■ Instructions to follow
Transcribe the data underneath exactly. No images belong in your version.
=== Begin Enclosure ===
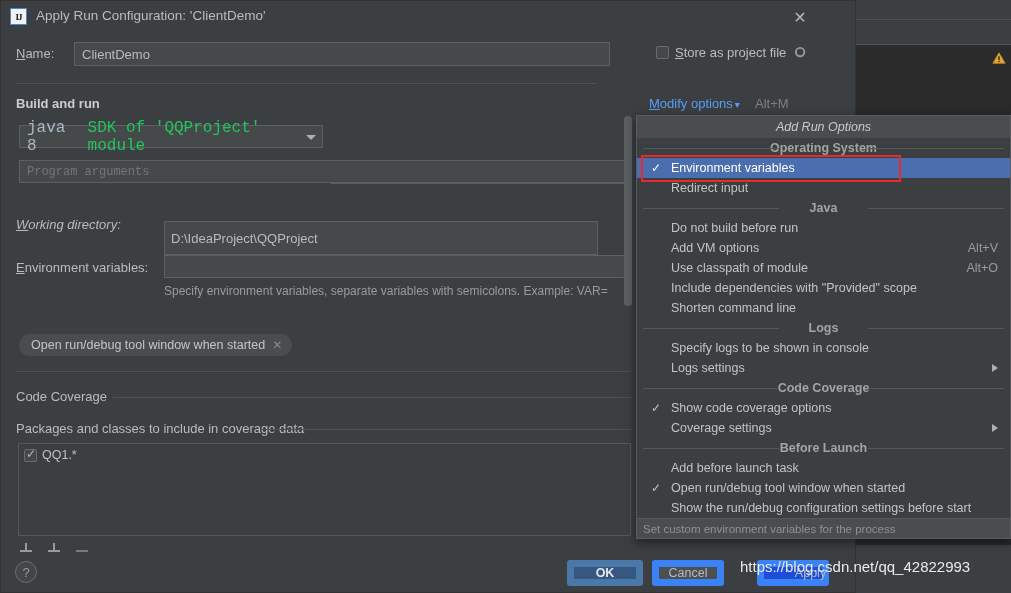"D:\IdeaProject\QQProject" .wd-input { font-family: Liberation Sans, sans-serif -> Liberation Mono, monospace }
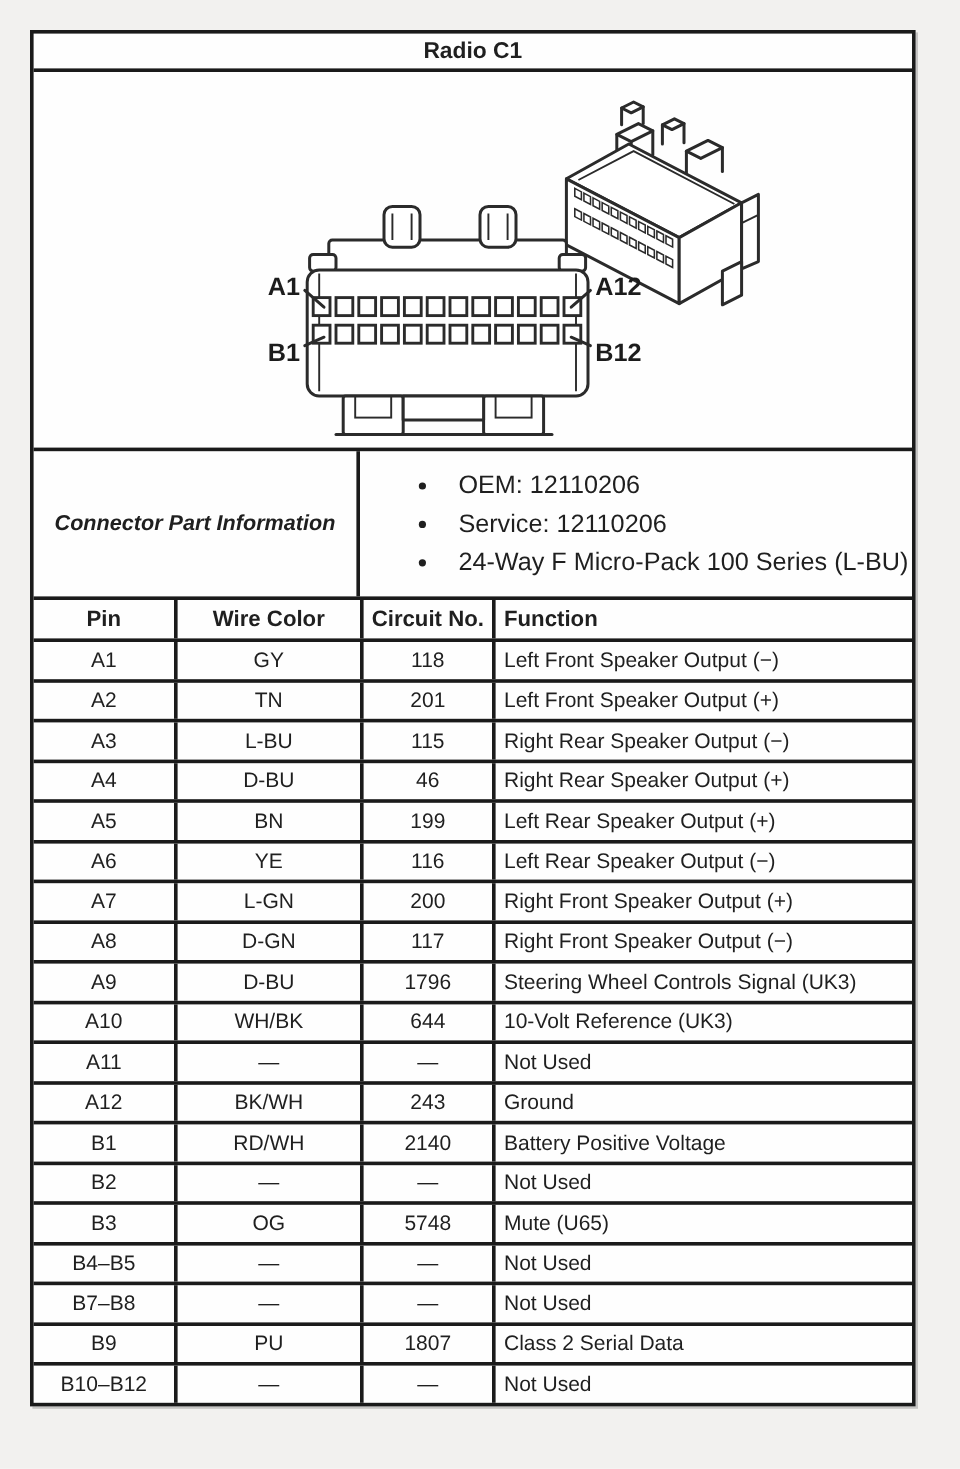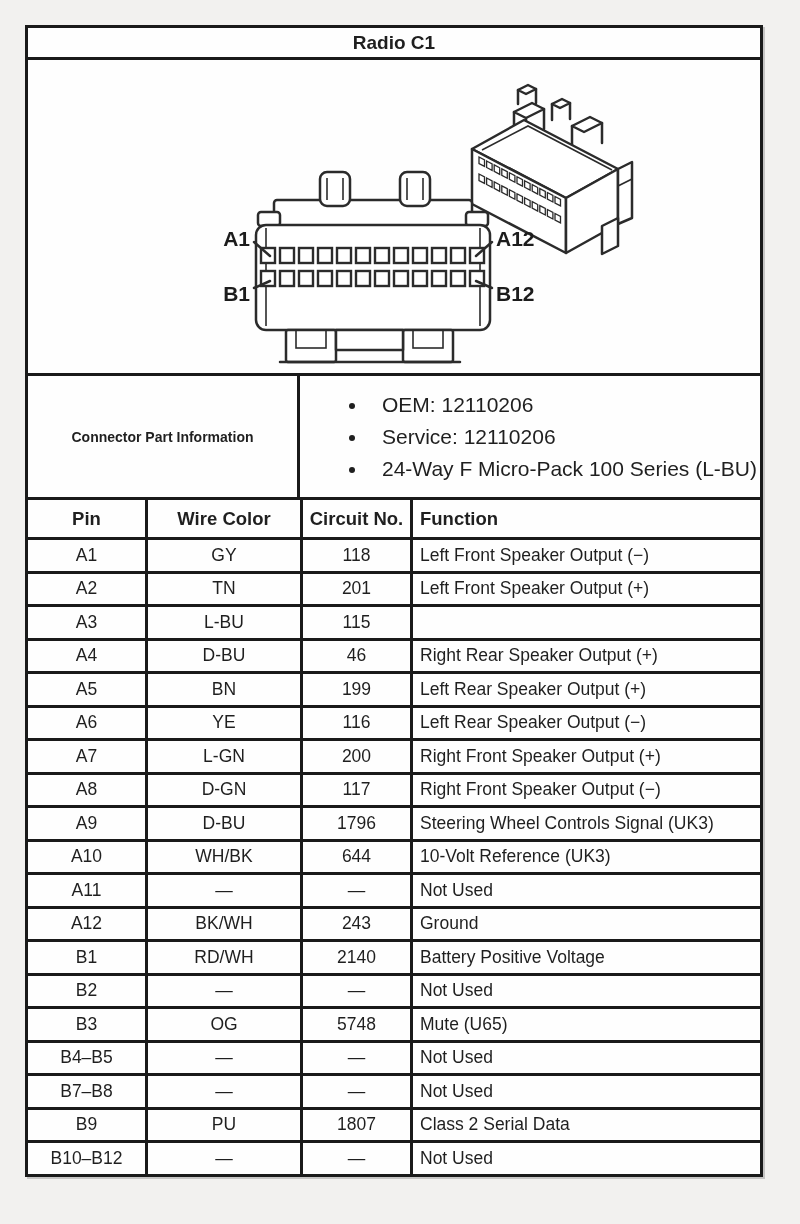"Connector Part Information" .part-info-label { font-size: 14px -> 18px; font-style: none -> italic }
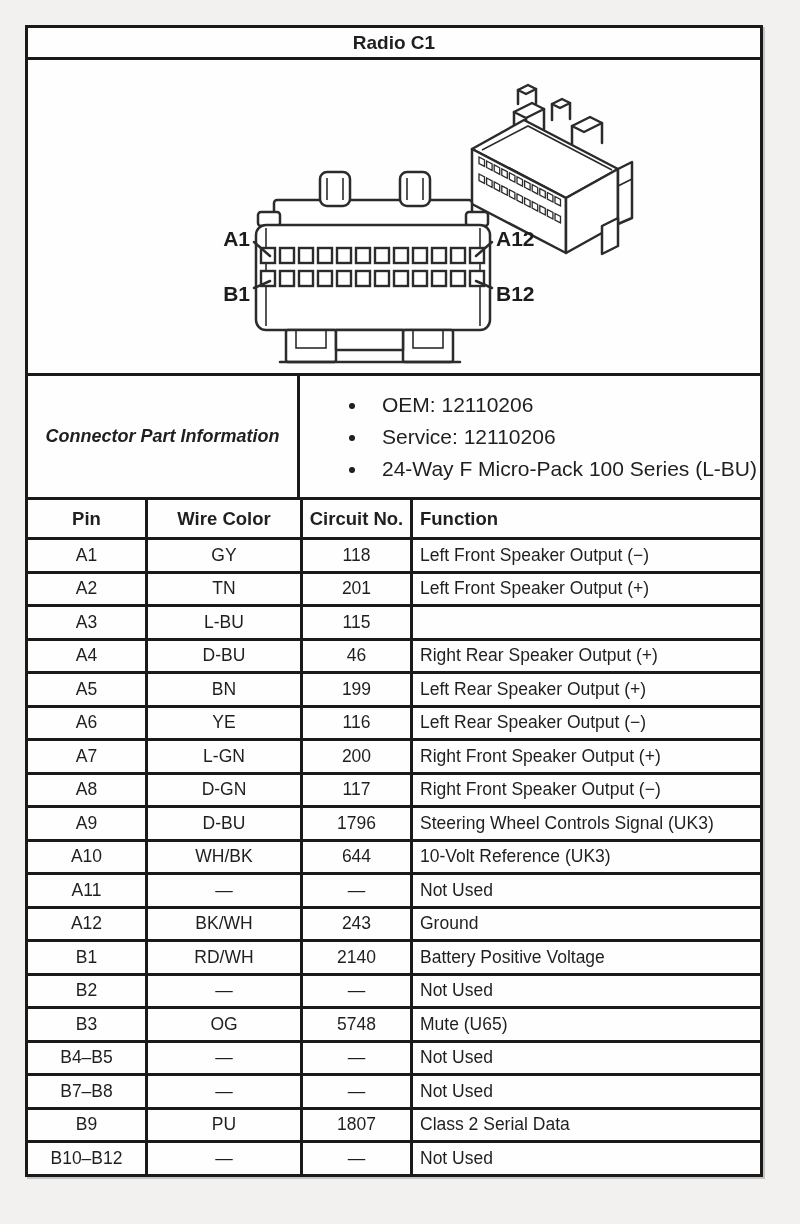"Pin" .thead { height: 40px -> 35px }
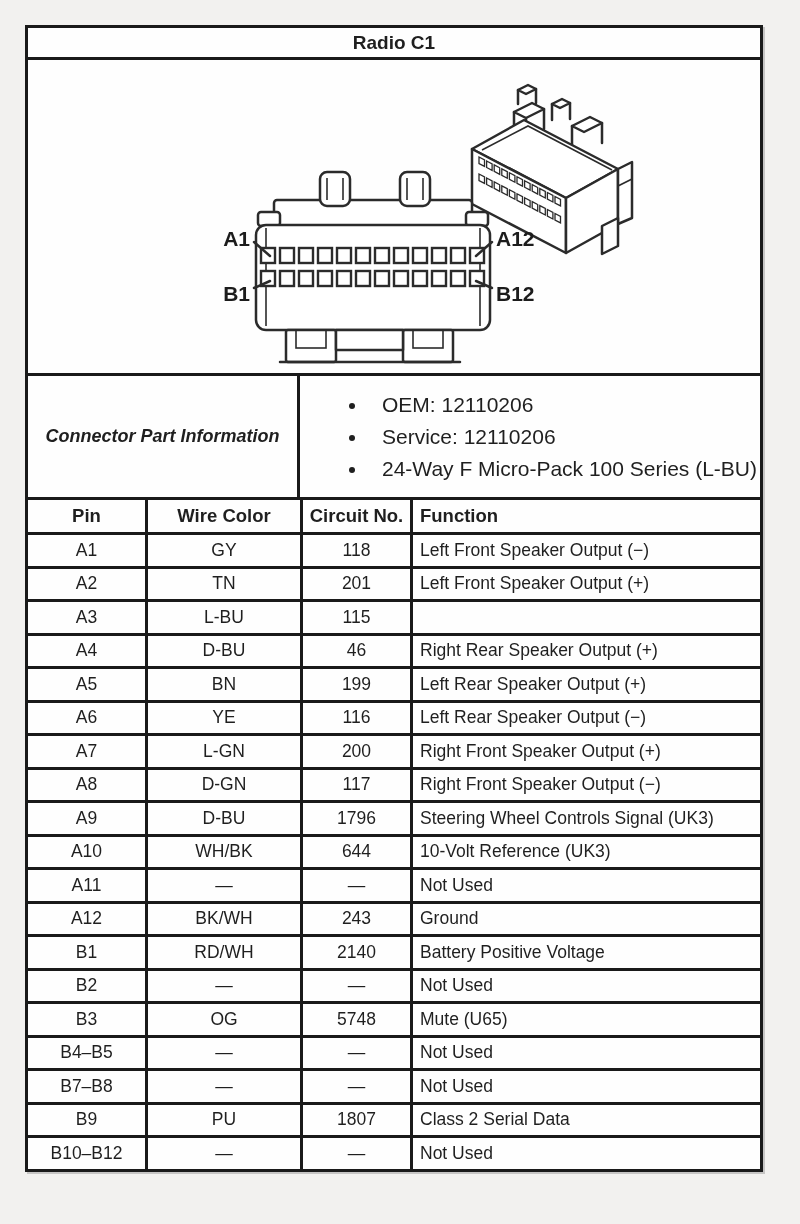"Right Rear Speaker Output (−)" div.cell { html: none -> <div>Right Rear Speaker Output (−)</div> }
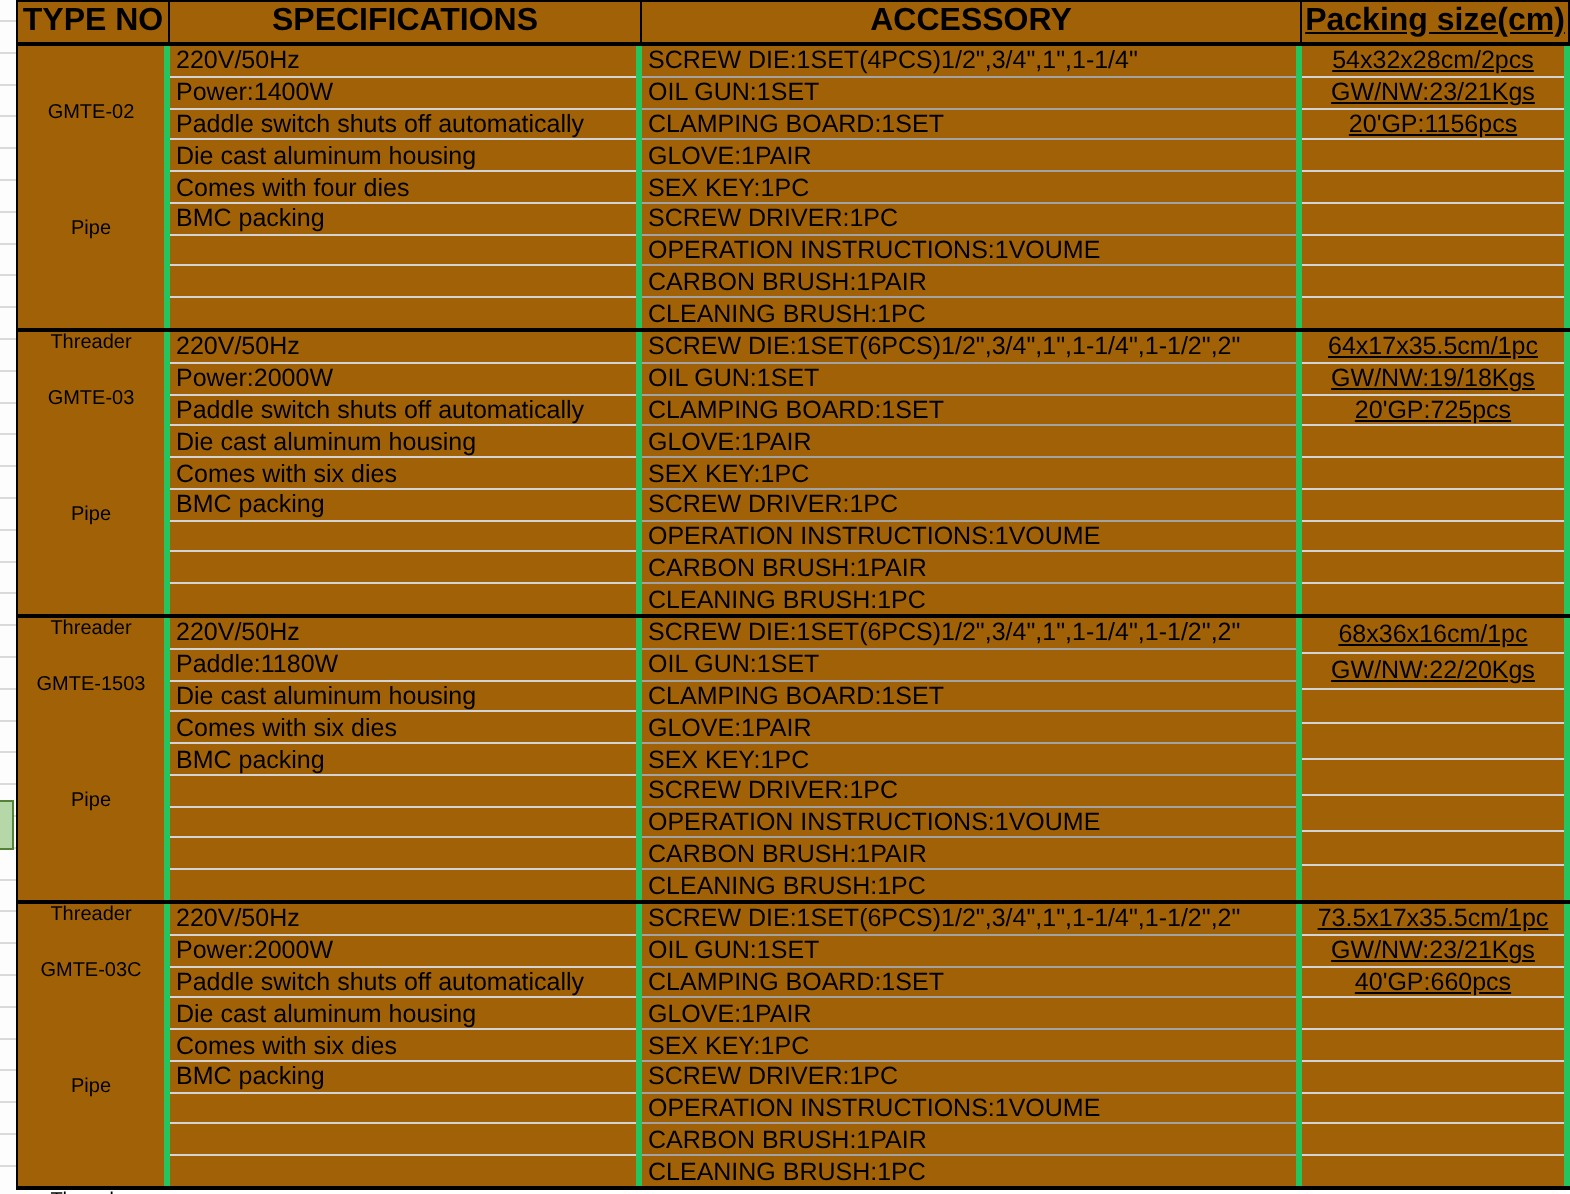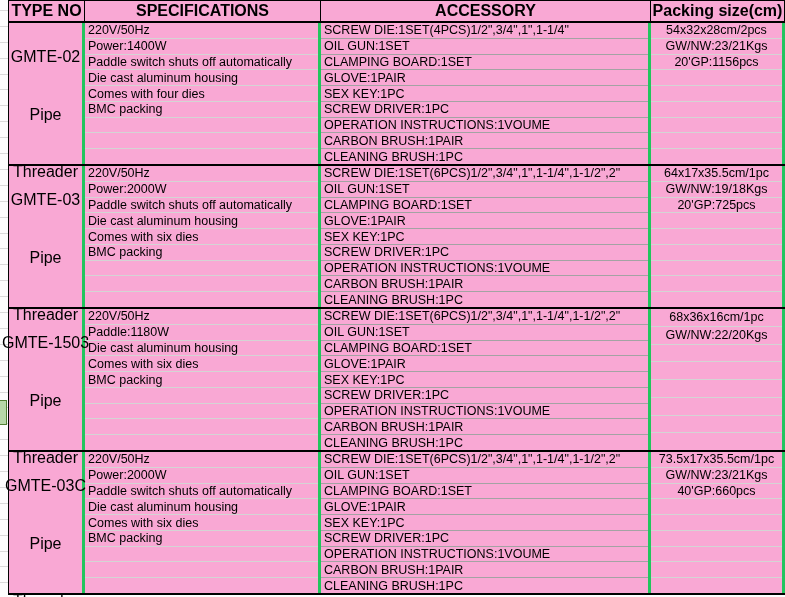"TYPE NO" .table { background: #f9a8d4 -> #a16207 }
=== End Enclosure ===
■ Exercise solution
"D:\IdeaProject\QQProject" .wd-input { font-family: Liberation Sans, sans-serif -> Liberation Mono, monospace }
"Connector Part Information" .part-info-label { font-size: 14px -> 18px; font-style: none -> italic }
"Pin" .thead { height: 40px -> 35px }
"Right Rear Speaker Output (−)" div.cell { html: none -> <div>Right Rear Speaker Output (−)</div> }
"TYPE NO" .table { background: #f9a8d4 -> #a16207 }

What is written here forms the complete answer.